• [What to produce] Print only the closing part of the entries. It starts at the line containing "right eye: (599, 52)" and includes the final line, exactly as written.

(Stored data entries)
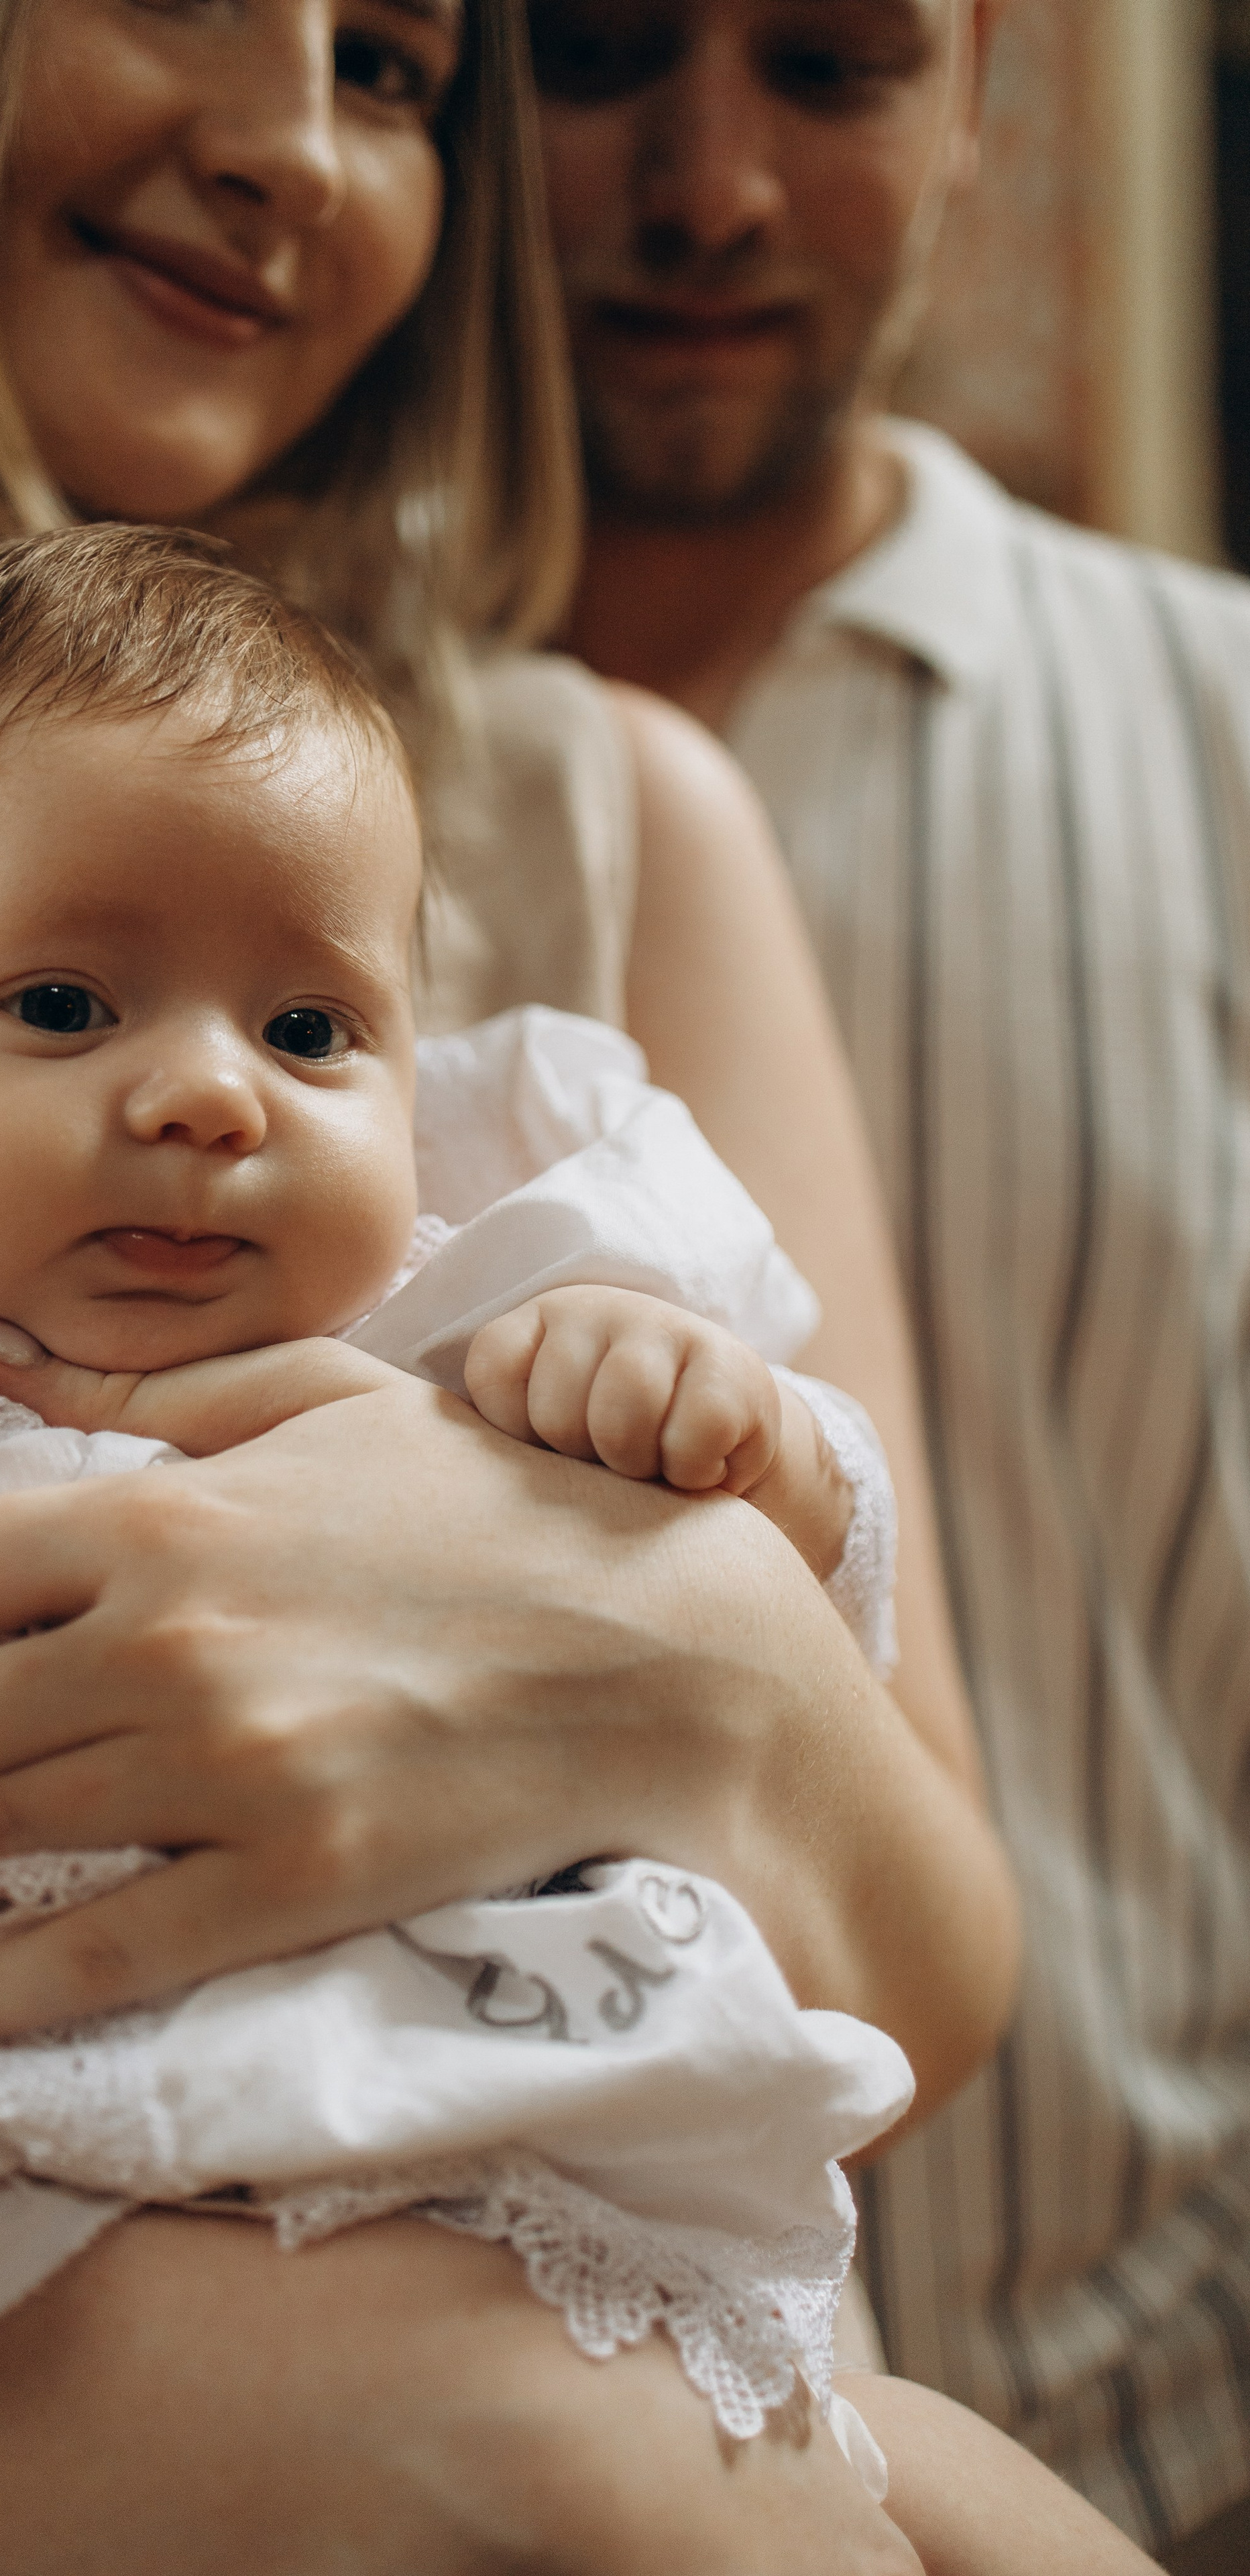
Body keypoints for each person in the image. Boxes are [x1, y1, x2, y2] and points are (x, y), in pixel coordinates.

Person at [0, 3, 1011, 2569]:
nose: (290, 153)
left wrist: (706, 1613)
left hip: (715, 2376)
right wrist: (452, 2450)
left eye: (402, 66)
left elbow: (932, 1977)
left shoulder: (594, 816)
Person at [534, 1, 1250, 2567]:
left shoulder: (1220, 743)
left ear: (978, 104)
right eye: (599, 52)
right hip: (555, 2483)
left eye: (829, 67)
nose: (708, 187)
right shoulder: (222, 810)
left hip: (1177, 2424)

• [Result of the exercise]
right eye: (599, 52)
right hip: (555, 2483)
left eye: (829, 67)
nose: (708, 187)
right shoulder: (222, 810)
left hip: (1177, 2424)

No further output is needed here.